Thursday, November 22, 2007

serial killer

i have become a serial killer. last saturday i cut ten throats and was an accomplice in many other murders, holding the victim down so my associate could perform the dirty deed. one hundred innocent victims gave up their lives that day...

so, to put another spin on things: on saturday we were butchering chickens to prepare for the fbs youth camp. apparantly it's cheaper to do these things yourself. so that morning, a truck pulled up and delivered 100 feathery white birds to our yard. so then the gang of about 10 fbs members and salters swung into action: butchering, plucking, gutting, packaging.

at first i went to work plucking, which definitely has a high learning curve. my first bird took me about 45 minutes but then after that i was just cranking them out. these things get easier with practice. the same goes for butchering. it was a huge step to hold a chicken's feet and wings while its neck was severed. the spasms that run through the body after it's killed can be pretty violent. but as the day wore on, i grew used to it, running them down and capturing them.

i don't think i would have taken the step to doing the actual "slaughter" (as my fellow salter jesse put it) if it hadn't been for percy. but he was determined that i should learn, and put the knife in my hand and held the chicken down and then just looked at me. and he wouldn't let me get away with doing just the one, but gave me the "assignment" of 10 chickens. he was also the one that showed me how to gut the chicken, reach in and pull out everything inside, and cut off the undesirable parts.

the undesirable parts are actually fewer than you would think. we got the whole chicken experience as for lunch that day we ate grilled intestines, livers, and boiled chicken feet. waste not, want not! i tried everything for the experience, but i don't think i'll be fighting my gogo and make at home for their preferred delicacy of chicken feet.

so, as you can guess, this whole experience was quite a stretching one for a former vegetarian. but as someone said that day, if you're willing to help eat the chicken, then you should be willing to help kill the chicken. and after all, i'm strangely proud of the fact that i now know how to turn a pecking, clucking bird into something that you could buy packaged in the freezer section of the supermarket. you never know when these things will come in handy...
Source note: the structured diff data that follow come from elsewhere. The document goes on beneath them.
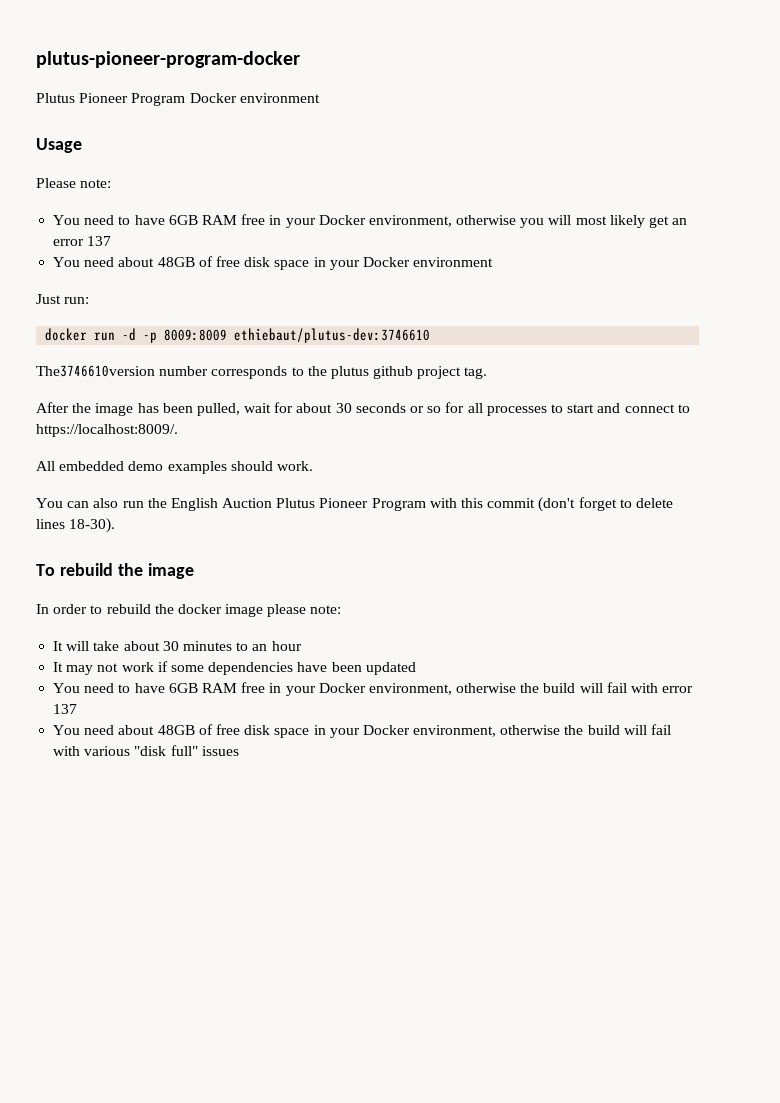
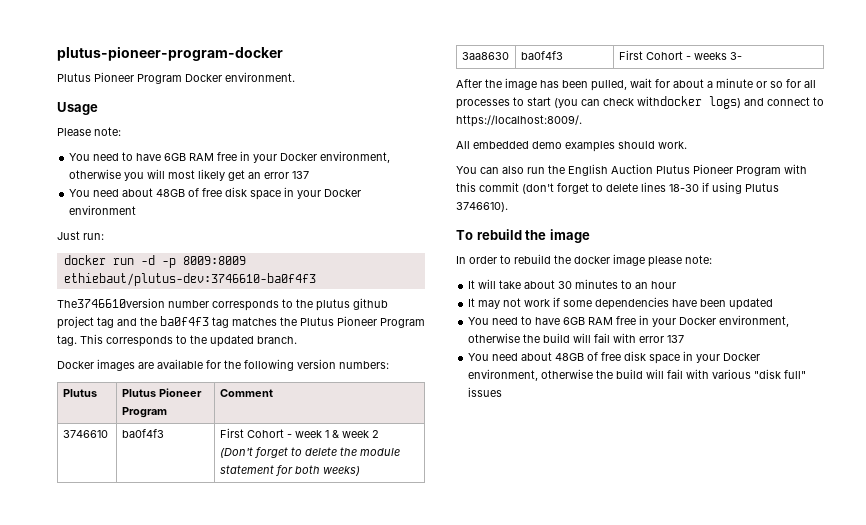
[239,93,320,103] environment -> [225,72,295,82] environment.
[234,328,431,343] ethiebaut/plutus-dev:3746610 -> [63,273,316,286] ethiebaut/plutus-dev:3746610-ba0f4f3
[464,367,488,379] tag. -> [97,316,425,328] [57,334,297,347] [57,359,389,371] [62,389,97,397] [121,388,202,397] [121,407,167,418] [219,389,273,397] [62,430,108,438] [121,429,164,438] [219,428,379,438] [219,447,400,458] [219,465,360,476] [461,52,509,60] [520,51,563,60] [618,50,742,60] tag and the ba0f4f3 tag matches the Plutus Pioneer Program tag. This corresponds to the updated branch. // Docker images are available for the following version numbers: // Plutus | Plutus Pioneer Program | Comment // 3746610 | ba0f4f3 | First Cohort - week 1 & week 2 // (Don't forget to delete the module statement for both weeks) // 3aa8630 | ba0f4f3 | First Cohort - weeks 3-
[335,403,406,413] 30 seconds -> [707,78,753,88] a minute
(595, 408) none -> [554,96,741,109] (you can check withdocker logs)
[69,518,116,533] 18-30). -> [669,182,779,194] [456,202,508,212] 18-30 if using Plutus 3746610).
so, the adventures continue. think of this as you're all eating your thanksgiving turkeys - someone spent an hour plucking that bird! unless someone invented a machine that does that, which i sincerely hope they did.

1 comment:

Janna said...

Wow mimi look what my vegetarian roommate has become! but seriously I think often in North America where we try not to think about the fact that our food is killed. One day here my house mate were looking out the window and the neighbours were killing chickens in their back yard and one day I went to show some of my friends from school the farm and I saw the pigs were gone... we ate fresh blood sausages that night.